Return exactly the span of lines in the following data that opens with the line containing "[see details here](readme/get_all_media.md)" and closes with the line containing "[see details here](readme/get_full_contracts.md)". Include nothing else.

[Items listed in a dataset]
━━━━━━━━━━━━━━━━
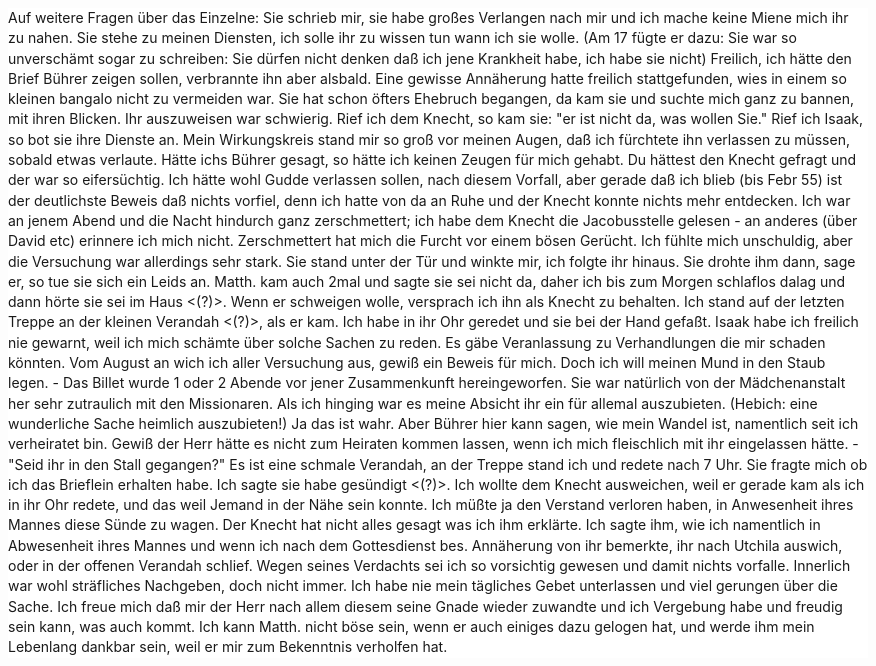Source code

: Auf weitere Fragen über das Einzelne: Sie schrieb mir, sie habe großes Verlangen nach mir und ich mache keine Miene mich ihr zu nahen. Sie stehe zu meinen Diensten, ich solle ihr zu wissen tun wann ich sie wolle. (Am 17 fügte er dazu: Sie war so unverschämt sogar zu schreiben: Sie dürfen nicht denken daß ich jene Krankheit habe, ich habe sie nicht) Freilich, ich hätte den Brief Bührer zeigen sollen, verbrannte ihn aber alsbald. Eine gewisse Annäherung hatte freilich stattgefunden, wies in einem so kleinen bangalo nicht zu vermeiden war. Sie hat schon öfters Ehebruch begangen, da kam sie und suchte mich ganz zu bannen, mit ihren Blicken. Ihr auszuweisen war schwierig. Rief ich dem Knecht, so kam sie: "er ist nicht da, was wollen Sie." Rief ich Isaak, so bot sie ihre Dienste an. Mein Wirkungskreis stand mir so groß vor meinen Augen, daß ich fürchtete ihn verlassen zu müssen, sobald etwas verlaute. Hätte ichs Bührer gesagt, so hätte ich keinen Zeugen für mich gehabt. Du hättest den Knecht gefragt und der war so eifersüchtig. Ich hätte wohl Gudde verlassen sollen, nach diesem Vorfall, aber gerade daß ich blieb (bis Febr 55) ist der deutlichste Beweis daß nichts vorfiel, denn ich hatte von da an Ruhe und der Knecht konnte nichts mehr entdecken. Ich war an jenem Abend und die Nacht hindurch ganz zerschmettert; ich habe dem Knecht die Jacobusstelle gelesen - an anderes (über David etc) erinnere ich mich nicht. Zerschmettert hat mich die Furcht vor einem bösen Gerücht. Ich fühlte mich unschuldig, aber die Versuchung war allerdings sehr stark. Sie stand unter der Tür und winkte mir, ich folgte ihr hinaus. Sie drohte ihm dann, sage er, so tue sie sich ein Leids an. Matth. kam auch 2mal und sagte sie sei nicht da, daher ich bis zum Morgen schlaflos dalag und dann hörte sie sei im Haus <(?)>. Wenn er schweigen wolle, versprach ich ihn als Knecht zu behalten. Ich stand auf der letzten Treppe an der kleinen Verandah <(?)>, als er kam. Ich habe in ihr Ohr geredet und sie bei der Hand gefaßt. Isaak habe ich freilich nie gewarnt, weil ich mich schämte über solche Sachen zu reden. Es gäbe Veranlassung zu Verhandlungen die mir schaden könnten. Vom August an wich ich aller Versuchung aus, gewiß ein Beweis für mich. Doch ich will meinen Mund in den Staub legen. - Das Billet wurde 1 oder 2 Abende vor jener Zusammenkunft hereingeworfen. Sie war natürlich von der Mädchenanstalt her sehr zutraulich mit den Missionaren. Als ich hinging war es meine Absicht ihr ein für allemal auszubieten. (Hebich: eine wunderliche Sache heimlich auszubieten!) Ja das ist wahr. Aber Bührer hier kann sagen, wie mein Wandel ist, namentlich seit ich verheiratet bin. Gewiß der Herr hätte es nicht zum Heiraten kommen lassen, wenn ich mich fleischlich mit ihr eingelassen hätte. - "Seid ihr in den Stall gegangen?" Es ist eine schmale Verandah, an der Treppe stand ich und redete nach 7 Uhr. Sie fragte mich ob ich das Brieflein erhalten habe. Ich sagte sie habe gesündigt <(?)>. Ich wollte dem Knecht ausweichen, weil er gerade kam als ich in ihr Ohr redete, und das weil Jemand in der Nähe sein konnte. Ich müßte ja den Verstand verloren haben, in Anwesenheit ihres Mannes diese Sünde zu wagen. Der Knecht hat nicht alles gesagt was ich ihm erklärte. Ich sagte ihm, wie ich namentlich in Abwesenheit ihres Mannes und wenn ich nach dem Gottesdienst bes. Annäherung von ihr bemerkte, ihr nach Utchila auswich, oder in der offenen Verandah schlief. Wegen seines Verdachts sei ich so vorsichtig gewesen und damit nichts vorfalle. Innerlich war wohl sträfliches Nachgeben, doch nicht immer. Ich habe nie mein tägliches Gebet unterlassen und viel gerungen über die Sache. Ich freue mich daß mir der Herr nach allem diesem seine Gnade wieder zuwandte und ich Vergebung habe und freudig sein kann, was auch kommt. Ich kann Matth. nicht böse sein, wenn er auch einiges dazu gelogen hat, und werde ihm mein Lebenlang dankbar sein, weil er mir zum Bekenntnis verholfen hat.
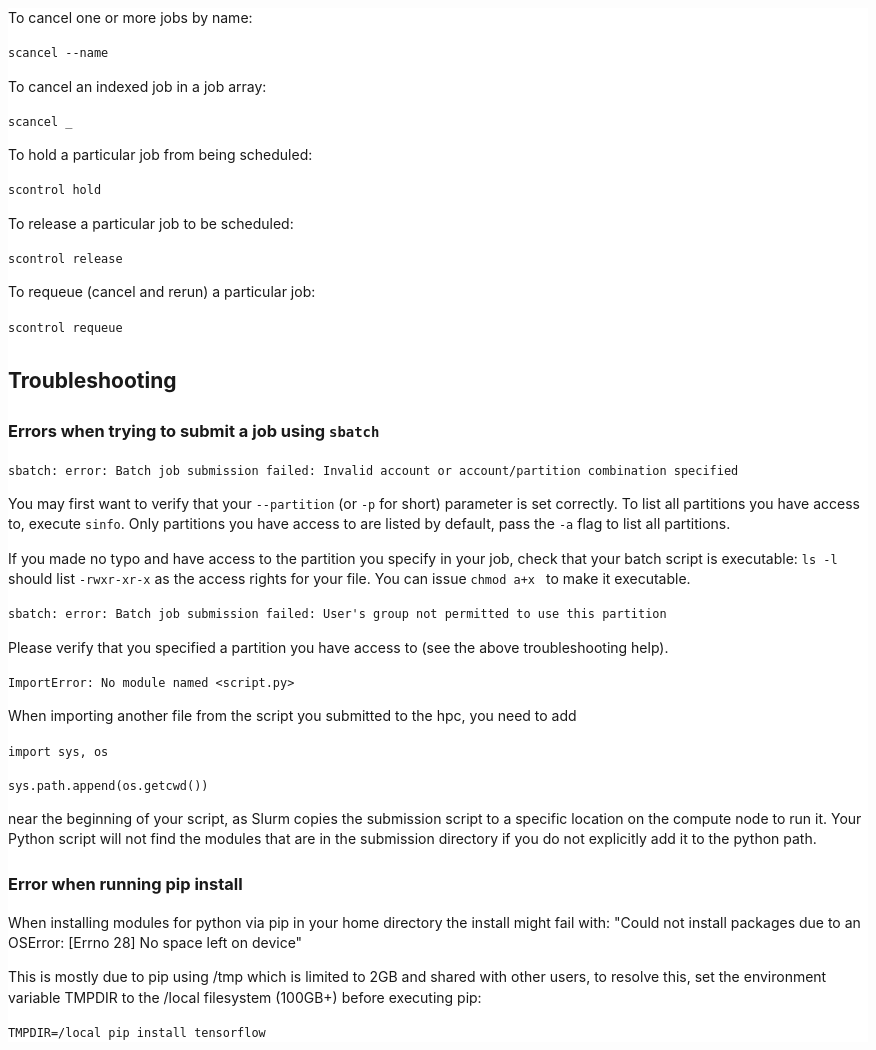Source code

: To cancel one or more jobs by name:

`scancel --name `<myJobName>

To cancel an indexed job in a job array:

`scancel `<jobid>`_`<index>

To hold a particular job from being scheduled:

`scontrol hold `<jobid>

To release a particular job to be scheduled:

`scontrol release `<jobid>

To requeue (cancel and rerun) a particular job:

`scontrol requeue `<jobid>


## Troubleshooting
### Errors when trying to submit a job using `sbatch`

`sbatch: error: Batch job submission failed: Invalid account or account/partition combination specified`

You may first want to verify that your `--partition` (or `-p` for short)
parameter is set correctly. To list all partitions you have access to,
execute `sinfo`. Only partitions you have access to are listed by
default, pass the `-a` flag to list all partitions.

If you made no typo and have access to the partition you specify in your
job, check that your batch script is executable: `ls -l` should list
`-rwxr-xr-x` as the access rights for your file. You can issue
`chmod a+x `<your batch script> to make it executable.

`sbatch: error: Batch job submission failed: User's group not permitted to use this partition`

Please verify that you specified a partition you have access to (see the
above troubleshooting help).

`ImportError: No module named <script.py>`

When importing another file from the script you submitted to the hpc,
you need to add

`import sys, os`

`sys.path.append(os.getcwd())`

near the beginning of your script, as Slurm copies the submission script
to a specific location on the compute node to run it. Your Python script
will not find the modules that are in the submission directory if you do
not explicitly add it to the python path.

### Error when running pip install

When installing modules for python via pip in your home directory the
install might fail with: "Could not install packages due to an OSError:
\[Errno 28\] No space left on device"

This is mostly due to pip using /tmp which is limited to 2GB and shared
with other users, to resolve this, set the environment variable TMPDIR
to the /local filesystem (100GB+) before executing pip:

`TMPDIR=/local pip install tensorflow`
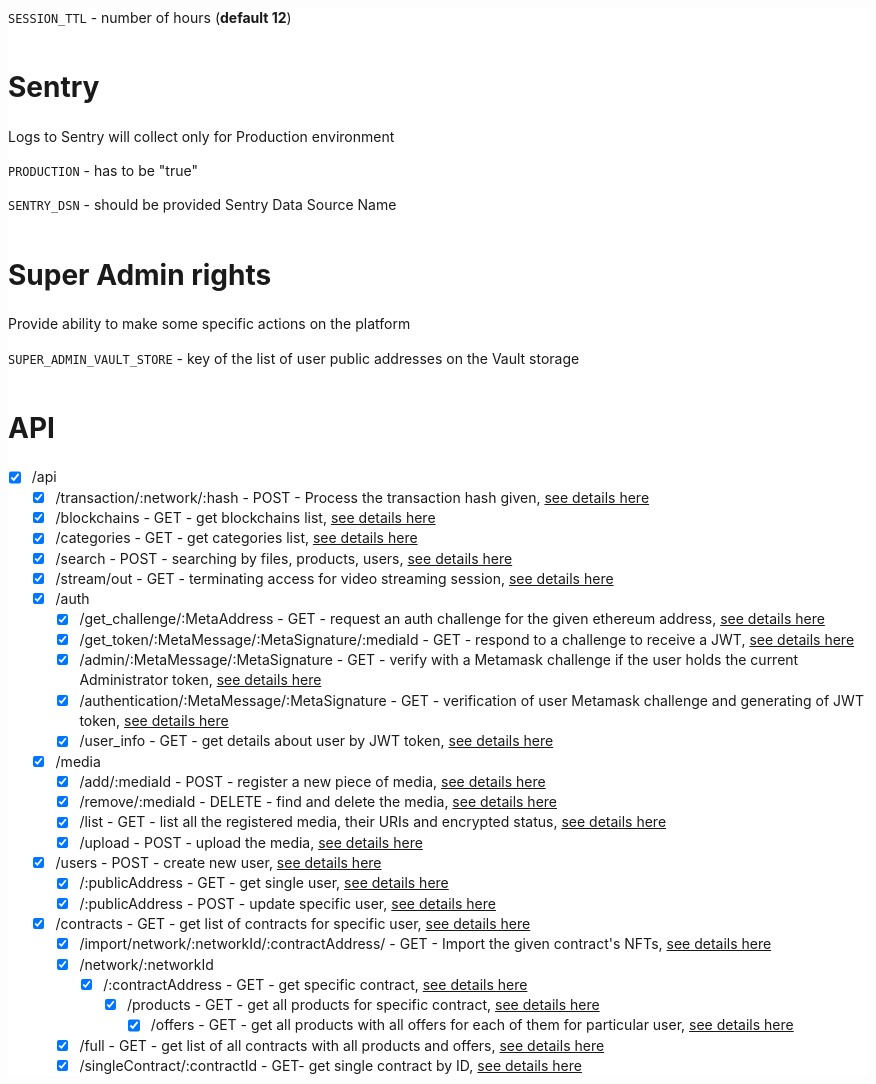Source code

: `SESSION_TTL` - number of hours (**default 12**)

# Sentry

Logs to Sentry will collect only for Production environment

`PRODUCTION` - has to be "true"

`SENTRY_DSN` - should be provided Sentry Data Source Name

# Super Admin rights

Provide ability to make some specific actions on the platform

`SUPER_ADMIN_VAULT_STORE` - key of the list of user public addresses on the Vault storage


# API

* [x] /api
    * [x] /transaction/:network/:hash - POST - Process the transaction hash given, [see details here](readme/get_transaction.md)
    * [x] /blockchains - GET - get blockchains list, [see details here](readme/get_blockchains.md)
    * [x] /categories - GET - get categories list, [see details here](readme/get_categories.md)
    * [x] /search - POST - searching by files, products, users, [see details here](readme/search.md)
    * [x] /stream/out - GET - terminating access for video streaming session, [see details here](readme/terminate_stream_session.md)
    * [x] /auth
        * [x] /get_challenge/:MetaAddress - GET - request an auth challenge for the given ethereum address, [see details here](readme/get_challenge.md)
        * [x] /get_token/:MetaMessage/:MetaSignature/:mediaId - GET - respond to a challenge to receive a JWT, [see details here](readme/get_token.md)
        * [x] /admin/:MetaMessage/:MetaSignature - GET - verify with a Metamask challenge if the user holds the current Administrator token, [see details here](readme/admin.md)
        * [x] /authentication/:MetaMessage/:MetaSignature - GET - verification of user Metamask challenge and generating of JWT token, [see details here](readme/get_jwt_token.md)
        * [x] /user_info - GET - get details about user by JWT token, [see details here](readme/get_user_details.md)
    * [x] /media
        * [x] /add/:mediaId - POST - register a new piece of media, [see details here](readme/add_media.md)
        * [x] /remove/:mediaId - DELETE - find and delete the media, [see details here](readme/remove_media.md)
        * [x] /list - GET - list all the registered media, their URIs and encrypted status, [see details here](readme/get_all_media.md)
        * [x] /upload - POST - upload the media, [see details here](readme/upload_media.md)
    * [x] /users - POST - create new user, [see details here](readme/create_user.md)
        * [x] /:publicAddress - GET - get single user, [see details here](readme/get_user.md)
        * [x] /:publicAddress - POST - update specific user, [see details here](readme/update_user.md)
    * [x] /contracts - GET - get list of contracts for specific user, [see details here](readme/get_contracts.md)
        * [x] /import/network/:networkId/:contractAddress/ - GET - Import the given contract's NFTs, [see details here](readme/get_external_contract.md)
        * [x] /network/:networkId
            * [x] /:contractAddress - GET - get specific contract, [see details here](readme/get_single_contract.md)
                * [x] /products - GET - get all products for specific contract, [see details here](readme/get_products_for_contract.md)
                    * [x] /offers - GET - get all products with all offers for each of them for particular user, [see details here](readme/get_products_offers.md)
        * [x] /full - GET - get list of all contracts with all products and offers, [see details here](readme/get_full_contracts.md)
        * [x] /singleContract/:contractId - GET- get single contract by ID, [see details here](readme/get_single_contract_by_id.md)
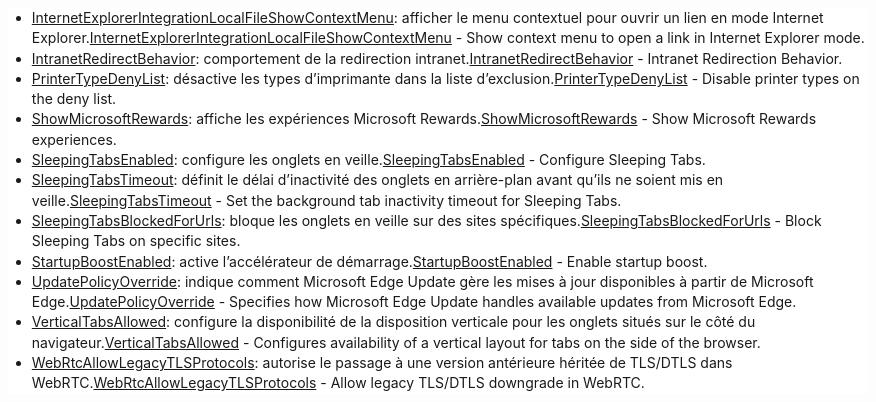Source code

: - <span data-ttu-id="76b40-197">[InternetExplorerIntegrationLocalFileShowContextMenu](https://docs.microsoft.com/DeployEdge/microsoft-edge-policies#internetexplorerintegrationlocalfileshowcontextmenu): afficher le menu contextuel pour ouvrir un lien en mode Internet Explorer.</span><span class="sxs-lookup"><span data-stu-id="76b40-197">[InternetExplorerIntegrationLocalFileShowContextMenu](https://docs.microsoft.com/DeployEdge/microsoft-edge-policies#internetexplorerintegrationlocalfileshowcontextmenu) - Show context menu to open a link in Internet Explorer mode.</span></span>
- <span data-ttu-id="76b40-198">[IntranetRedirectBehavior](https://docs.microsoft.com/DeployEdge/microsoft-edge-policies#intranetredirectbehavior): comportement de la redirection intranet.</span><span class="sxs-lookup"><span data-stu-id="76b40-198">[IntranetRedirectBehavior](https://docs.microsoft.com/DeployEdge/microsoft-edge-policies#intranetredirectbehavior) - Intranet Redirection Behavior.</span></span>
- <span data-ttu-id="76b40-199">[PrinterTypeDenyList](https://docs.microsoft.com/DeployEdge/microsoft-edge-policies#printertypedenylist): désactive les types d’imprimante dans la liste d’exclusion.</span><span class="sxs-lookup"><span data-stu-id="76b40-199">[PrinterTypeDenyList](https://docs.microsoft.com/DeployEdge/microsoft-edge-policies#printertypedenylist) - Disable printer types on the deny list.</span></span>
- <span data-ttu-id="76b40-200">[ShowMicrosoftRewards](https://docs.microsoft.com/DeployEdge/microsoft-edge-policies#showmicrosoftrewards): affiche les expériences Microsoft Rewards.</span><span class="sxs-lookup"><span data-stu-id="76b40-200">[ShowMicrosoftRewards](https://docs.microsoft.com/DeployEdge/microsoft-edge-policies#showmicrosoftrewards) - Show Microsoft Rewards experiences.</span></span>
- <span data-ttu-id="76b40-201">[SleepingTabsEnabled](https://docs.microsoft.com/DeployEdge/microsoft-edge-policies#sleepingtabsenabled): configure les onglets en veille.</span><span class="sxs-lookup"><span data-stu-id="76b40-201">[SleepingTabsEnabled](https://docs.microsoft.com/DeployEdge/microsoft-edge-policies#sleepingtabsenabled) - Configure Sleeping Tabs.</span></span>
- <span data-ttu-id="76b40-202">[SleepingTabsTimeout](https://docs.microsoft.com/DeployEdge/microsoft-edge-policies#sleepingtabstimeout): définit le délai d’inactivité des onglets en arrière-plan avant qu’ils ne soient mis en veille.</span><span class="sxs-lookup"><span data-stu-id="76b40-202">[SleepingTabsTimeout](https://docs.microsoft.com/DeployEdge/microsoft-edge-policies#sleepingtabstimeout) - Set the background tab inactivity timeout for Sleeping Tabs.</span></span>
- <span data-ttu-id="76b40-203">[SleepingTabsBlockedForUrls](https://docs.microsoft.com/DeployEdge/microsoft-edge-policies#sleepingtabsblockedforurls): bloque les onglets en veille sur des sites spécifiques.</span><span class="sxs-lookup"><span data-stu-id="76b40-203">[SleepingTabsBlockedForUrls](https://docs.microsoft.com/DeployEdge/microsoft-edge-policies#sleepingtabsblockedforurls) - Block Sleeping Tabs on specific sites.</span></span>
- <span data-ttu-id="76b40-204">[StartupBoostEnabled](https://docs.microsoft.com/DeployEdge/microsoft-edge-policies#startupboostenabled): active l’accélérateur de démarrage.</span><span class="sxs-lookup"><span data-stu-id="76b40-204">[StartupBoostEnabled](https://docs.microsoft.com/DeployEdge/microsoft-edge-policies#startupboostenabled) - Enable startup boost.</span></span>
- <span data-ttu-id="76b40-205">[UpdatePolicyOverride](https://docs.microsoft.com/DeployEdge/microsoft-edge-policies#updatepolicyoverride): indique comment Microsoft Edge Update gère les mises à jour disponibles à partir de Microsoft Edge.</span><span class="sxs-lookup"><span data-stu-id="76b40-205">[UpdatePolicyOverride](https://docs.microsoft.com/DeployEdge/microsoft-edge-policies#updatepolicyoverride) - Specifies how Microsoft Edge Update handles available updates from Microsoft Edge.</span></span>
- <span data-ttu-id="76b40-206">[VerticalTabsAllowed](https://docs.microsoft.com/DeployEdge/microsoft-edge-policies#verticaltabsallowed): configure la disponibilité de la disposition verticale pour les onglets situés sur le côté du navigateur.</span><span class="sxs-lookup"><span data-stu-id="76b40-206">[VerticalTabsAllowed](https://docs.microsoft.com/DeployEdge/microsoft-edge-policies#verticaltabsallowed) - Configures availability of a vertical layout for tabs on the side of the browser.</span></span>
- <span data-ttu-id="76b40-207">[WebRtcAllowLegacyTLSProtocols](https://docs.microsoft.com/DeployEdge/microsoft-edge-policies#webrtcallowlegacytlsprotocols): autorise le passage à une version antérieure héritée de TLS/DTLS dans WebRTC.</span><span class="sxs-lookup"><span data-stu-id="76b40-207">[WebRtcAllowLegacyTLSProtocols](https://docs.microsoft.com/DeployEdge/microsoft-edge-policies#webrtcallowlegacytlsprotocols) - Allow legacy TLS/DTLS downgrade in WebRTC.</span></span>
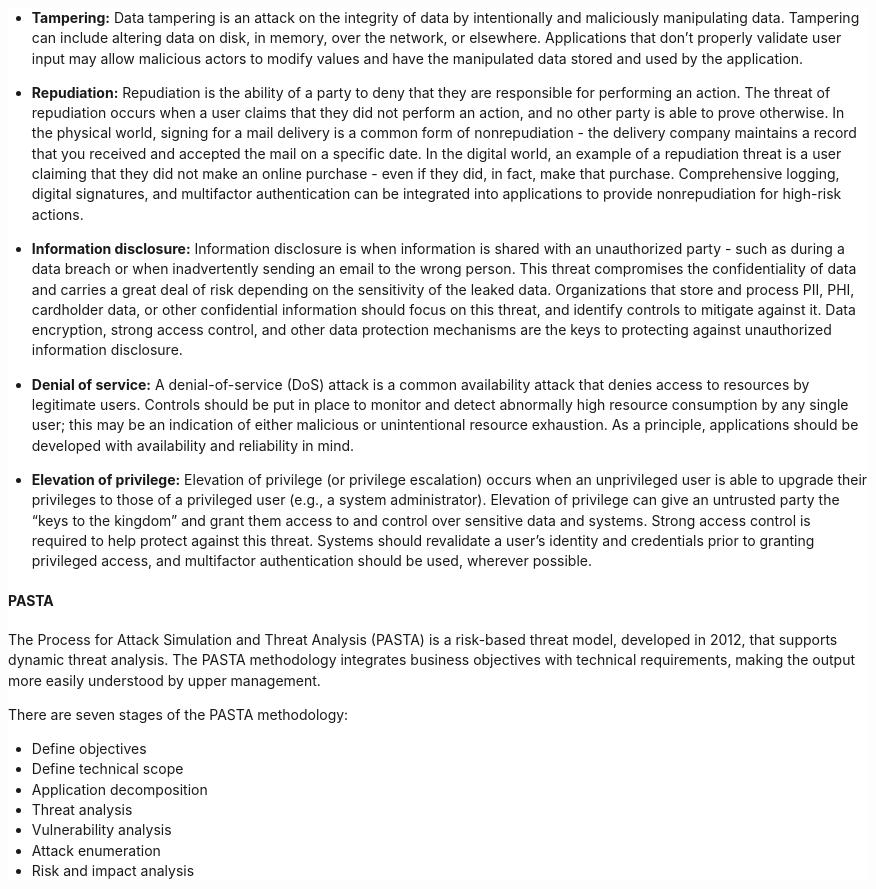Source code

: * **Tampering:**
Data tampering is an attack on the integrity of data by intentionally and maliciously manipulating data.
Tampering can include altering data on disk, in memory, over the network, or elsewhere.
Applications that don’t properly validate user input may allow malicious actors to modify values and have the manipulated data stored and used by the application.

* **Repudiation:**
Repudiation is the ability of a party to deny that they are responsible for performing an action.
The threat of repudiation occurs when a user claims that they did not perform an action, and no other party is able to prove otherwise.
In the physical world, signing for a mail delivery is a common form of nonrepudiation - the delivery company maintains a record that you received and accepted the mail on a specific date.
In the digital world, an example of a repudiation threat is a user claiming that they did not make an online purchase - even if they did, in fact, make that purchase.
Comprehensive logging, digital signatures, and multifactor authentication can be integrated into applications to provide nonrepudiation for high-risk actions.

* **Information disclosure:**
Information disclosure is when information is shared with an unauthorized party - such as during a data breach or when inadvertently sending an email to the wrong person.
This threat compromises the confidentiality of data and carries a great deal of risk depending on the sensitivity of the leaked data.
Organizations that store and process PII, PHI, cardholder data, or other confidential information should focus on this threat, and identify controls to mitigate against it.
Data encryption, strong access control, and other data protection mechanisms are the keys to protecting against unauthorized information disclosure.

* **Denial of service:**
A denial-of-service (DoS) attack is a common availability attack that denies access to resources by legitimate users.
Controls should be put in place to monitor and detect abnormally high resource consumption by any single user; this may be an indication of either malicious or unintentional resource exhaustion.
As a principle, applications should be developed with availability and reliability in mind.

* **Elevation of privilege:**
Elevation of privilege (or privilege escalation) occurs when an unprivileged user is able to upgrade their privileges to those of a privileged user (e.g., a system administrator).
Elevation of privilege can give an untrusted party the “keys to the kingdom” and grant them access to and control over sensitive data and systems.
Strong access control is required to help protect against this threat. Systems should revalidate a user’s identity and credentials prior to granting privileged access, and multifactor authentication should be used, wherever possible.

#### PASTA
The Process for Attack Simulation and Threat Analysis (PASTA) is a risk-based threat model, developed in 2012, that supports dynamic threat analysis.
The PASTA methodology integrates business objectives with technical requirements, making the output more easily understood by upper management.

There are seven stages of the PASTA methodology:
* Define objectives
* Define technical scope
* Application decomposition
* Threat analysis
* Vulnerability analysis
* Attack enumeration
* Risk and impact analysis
━━━━━━━━━━━━━━━━
§ Output of the exercise:
        * [x] /list - GET - list all the registered media, their URIs and encrypted status, [see details here](readme/get_all_media.md)
        * [x] /upload - POST - upload the media, [see details here](readme/upload_media.md)
    * [x] /users - POST - create new user, [see details here](readme/create_user.md)
        * [x] /:publicAddress - GET - get single user, [see details here](readme/get_user.md)
        * [x] /:publicAddress - POST - update specific user, [see details here](readme/update_user.md)
    * [x] /contracts - GET - get list of contracts for specific user, [see details here](readme/get_contracts.md)
        * [x] /import/network/:networkId/:contractAddress/ - GET - Import the given contract's NFTs, [see details here](readme/get_external_contract.md)
        * [x] /network/:networkId
            * [x] /:contractAddress - GET - get specific contract, [see details here](readme/get_single_contract.md)
                * [x] /products - GET - get all products for specific contract, [see details here](readme/get_products_for_contract.md)
                    * [x] /offers - GET - get all products with all offers for each of them for particular user, [see details here](readme/get_products_offers.md)
        * [x] /full - GET - get list of all contracts with all products and offers, [see details here](readme/get_full_contracts.md)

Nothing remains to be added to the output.